- **TASK BRIEF**
Below you will find a set of lines. Repeat them all exactly.

- **INPUT**
---+---

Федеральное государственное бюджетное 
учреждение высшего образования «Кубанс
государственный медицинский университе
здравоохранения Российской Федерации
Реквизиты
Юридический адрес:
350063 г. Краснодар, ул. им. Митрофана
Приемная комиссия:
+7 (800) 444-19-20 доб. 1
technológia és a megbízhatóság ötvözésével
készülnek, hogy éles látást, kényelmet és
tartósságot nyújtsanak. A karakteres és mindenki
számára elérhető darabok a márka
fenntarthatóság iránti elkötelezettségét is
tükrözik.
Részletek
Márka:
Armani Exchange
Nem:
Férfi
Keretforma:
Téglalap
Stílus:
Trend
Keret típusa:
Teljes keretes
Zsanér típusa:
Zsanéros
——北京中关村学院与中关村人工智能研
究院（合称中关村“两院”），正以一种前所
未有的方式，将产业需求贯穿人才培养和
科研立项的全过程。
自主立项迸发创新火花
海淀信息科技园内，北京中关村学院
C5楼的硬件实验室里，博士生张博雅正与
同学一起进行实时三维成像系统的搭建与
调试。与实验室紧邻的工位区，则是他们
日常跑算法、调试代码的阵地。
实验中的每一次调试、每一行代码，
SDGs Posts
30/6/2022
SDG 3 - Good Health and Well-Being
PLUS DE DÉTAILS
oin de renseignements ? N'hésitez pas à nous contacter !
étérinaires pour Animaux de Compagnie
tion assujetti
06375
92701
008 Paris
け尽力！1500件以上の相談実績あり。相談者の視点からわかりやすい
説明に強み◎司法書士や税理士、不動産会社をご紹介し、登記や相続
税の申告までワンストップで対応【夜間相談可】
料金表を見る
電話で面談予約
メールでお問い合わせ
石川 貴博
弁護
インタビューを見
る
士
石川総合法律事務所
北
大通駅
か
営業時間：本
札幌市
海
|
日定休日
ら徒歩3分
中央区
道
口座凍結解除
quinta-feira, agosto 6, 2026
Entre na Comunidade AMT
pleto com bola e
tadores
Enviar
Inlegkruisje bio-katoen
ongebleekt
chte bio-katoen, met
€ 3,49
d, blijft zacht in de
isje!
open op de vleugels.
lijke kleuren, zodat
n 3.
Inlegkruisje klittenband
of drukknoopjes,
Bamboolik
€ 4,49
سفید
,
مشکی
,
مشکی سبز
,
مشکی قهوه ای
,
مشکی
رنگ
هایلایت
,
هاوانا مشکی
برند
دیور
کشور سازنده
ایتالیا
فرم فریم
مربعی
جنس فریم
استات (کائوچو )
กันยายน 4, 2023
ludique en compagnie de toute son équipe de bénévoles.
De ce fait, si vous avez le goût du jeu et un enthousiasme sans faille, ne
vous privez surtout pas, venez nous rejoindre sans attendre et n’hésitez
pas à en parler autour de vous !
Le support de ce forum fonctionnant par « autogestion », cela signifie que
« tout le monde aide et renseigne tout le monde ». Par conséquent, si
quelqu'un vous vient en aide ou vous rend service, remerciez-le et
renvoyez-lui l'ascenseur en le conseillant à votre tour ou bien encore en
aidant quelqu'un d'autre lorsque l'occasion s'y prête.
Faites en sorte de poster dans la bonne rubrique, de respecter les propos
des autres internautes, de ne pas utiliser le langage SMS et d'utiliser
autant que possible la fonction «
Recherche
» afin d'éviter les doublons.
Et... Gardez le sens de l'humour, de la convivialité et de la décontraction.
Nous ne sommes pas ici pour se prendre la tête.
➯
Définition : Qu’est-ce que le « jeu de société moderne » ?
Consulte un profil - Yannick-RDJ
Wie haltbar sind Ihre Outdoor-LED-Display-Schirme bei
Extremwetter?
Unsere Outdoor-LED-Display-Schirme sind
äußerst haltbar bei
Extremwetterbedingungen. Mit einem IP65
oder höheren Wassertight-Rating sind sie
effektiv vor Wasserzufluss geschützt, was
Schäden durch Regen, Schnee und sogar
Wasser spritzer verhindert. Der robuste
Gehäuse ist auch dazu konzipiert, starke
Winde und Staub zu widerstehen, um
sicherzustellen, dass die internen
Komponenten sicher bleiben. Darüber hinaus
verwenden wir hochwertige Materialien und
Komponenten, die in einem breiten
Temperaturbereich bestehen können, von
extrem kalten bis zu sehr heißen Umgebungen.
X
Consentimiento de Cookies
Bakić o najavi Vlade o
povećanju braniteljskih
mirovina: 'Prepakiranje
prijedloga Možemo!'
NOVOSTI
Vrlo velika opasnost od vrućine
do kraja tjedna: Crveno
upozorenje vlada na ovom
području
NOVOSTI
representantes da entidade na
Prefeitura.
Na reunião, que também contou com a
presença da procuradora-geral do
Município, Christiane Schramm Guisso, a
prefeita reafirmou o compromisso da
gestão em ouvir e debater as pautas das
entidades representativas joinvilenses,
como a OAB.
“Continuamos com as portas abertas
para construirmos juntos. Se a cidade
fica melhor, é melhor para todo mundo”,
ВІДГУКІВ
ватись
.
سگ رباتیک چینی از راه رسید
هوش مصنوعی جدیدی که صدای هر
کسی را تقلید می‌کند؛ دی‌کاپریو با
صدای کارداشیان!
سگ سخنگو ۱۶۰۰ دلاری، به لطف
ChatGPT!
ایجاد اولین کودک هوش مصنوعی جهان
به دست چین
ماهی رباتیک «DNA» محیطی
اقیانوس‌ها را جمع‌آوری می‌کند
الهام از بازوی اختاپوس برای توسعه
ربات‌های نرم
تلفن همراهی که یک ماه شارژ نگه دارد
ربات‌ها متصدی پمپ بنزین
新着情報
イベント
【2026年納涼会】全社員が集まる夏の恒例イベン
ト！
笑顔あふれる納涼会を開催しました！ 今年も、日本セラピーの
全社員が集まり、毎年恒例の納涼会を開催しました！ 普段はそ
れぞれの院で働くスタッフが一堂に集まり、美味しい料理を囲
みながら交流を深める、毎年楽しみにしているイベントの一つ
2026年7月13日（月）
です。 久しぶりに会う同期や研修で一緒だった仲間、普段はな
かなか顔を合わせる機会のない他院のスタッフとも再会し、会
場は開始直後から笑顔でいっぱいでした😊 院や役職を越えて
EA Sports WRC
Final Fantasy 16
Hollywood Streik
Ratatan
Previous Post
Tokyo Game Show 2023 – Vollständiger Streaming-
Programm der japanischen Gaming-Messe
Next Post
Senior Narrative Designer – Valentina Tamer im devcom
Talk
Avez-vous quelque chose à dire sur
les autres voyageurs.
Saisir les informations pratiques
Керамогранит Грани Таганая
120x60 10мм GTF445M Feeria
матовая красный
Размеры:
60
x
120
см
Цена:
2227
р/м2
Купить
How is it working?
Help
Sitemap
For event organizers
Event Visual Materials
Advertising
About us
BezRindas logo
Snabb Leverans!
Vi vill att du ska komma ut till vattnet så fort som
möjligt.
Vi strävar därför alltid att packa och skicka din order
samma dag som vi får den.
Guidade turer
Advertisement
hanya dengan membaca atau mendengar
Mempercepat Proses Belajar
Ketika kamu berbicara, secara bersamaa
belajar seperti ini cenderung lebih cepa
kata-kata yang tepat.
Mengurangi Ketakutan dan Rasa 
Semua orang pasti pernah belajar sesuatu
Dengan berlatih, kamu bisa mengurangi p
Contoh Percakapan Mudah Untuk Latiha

---+---

- **SOLUTION TO THE EXERCISE**
Федеральное государственное бюджетное 
учреждение высшего образования «Кубанс
государственный медицинский университе
здравоохранения Российской Федерации
Реквизиты
Юридический адрес:
350063 г. Краснодар, ул. им. Митрофана
Приемная комиссия:
+7 (800) 444-19-20 доб. 1
technológia és a megbízhatóság ötvözésével
készülnek, hogy éles látást, kényelmet és
tartósságot nyújtsanak. A karakteres és mindenki
számára elérhető darabok a márka
fenntarthatóság iránti elkötelezettségét is
tükrözik.
Részletek
Márka:
Armani Exchange
Nem:
Férfi
Keretforma:
Téglalap
Stílus:
Trend
Keret típusa:
Teljes keretes
Zsanér típusa:
Zsanéros
——北京中关村学院与中关村人工智能研
究院（合称中关村“两院”），正以一种前所
未有的方式，将产业需求贯穿人才培养和
科研立项的全过程。
自主立项迸发创新火花
海淀信息科技园内，北京中关村学院
C5楼的硬件实验室里，博士生张博雅正与
同学一起进行实时三维成像系统的搭建与
调试。与实验室紧邻的工位区，则是他们
日常跑算法、调试代码的阵地。
实验中的每一次调试、每一行代码，
SDGs Posts
30/6/2022
SDG 3 - Good Health and Well-Being
PLUS DE DÉTAILS
oin de renseignements ? N'hésitez pas à nous contacter !
étérinaires pour Animaux de Compagnie
tion assujetti
06375
92701
008 Paris
け尽力！1500件以上の相談実績あり。相談者の視点からわかりやすい
説明に強み◎司法書士や税理士、不動産会社をご紹介し、登記や相続
税の申告までワンストップで対応【夜間相談可】
料金表を見る
電話で面談予約
メールでお問い合わせ
石川 貴博
弁護
インタビューを見
る
士
石川総合法律事務所
北
大通駅
か
営業時間：本
札幌市
海
|
日定休日
ら徒歩3分
中央区
道
口座凍結解除
quinta-feira, agosto 6, 2026
Entre na Comunidade AMT
pleto com bola e
tadores
Enviar
Inlegkruisje bio-katoen
ongebleekt
chte bio-katoen, met
€ 3,49
d, blijft zacht in de
isje!
open op de vleugels.
lijke kleuren, zodat
n 3.
Inlegkruisje klittenband
of drukknoopjes,
Bamboolik
€ 4,49
سفید
,
مشکی
,
مشکی سبز
,
مشکی قهوه ای
,
مشکی
رنگ
هایلایت
,
هاوانا مشکی
برند
دیور
کشور سازنده
ایتالیا
فرم فریم
مربعی
جنس فریم
استات (کائوچو )
กันยายน 4, 2023
ludique en compagnie de toute son équipe de bénévoles.
De ce fait, si vous avez le goût du jeu et un enthousiasme sans faille, ne
vous privez surtout pas, venez nous rejoindre sans attendre et n’hésitez
pas à en parler autour de vous !
Le support de ce forum fonctionnant par « autogestion », cela signifie que
« tout le monde aide et renseigne tout le monde ». Par conséquent, si
quelqu'un vous vient en aide ou vous rend service, remerciez-le et
renvoyez-lui l'ascenseur en le conseillant à votre tour ou bien encore en
aidant quelqu'un d'autre lorsque l'occasion s'y prête.
Faites en sorte de poster dans la bonne rubrique, de respecter les propos
des autres internautes, de ne pas utiliser le langage SMS et d'utiliser
autant que possible la fonction «
Recherche
» afin d'éviter les doublons.
Et... Gardez le sens de l'humour, de la convivialité et de la décontraction.
Nous ne sommes pas ici pour se prendre la tête.
➯
Définition : Qu’est-ce que le « jeu de société moderne » ?
Consulte un profil - Yannick-RDJ
Wie haltbar sind Ihre Outdoor-LED-Display-Schirme bei
Extremwetter?
Unsere Outdoor-LED-Display-Schirme sind
äußerst haltbar bei
Extremwetterbedingungen. Mit einem IP65
oder höheren Wassertight-Rating sind sie
effektiv vor Wasserzufluss geschützt, was
Schäden durch Regen, Schnee und sogar
Wasser spritzer verhindert. Der robuste
Gehäuse ist auch dazu konzipiert, starke
Winde und Staub zu widerstehen, um
sicherzustellen, dass die internen
Komponenten sicher bleiben. Darüber hinaus
verwenden wir hochwertige Materialien und
Komponenten, die in einem breiten
Temperaturbereich bestehen können, von
extrem kalten bis zu sehr heißen Umgebungen.
X
Consentimiento de Cookies
Bakić o najavi Vlade o
povećanju braniteljskih
mirovina: 'Prepakiranje
prijedloga Možemo!'
NOVOSTI
Vrlo velika opasnost od vrućine
do kraja tjedna: Crveno
upozorenje vlada na ovom
području
NOVOSTI
representantes da entidade na
Prefeitura.
Na reunião, que também contou com a
presença da procuradora-geral do
Município, Christiane Schramm Guisso, a
prefeita reafirmou o compromisso da
gestão em ouvir e debater as pautas das
entidades representativas joinvilenses,
como a OAB.
“Continuamos com as portas abertas
para construirmos juntos. Se a cidade
fica melhor, é melhor para todo mundo”,
ВІДГУКІВ
ватись
.
سگ رباتیک چینی از راه رسید
هوش مصنوعی جدیدی که صدای هر
کسی را تقلید می‌کند؛ دی‌کاپریو با
صدای کارداشیان!
سگ سخنگو ۱۶۰۰ دلاری، به لطف
ChatGPT!
ایجاد اولین کودک هوش مصنوعی جهان
به دست چین
ماهی رباتیک «DNA» محیطی
اقیانوس‌ها را جمع‌آوری می‌کند
الهام از بازوی اختاپوس برای توسعه
ربات‌های نرم
تلفن همراهی که یک ماه شارژ نگه دارد
ربات‌ها متصدی پمپ بنزین
新着情報
イベント
【2026年納涼会】全社員が集まる夏の恒例イベン
ト！
笑顔あふれる納涼会を開催しました！ 今年も、日本セラピーの
全社員が集まり、毎年恒例の納涼会を開催しました！ 普段はそ
れぞれの院で働くスタッフが一堂に集まり、美味しい料理を囲
みながら交流を深める、毎年楽しみにしているイベントの一つ
2026年7月13日（月）
です。 久しぶりに会う同期や研修で一緒だった仲間、普段はな
かなか顔を合わせる機会のない他院のスタッフとも再会し、会
場は開始直後から笑顔でいっぱいでした😊 院や役職を越えて
EA Sports WRC
Final Fantasy 16
Hollywood Streik
Ratatan
Previous Post
Tokyo Game Show 2023 – Vollständiger Streaming-
Programm der japanischen Gaming-Messe
Next Post
Senior Narrative Designer – Valentina Tamer im devcom
Talk
Avez-vous quelque chose à dire sur
les autres voyageurs.
Saisir les informations pratiques
Керамогранит Грани Таганая
120x60 10мм GTF445M Feeria
матовая красный
Размеры:
60
x
120
см
Цена:
2227
р/м2
Купить
How is it working?
Help
Sitemap
For event organizers
Event Visual Materials
Advertising
About us
BezRindas logo
Snabb Leverans!
Vi vill att du ska komma ut till vattnet så fort som
möjligt.
Vi strävar därför alltid att packa och skicka din order
samma dag som vi får den.
Guidade turer
Advertisement
hanya dengan membaca atau mendengar
Mempercepat Proses Belajar
Ketika kamu berbicara, secara bersamaa
belajar seperti ini cenderung lebih cepa
kata-kata yang tepat.
Mengurangi Ketakutan dan Rasa 
Semua orang pasti pernah belajar sesuatu
Dengan berlatih, kamu bisa mengurangi p
Contoh Percakapan Mudah Untuk Latiha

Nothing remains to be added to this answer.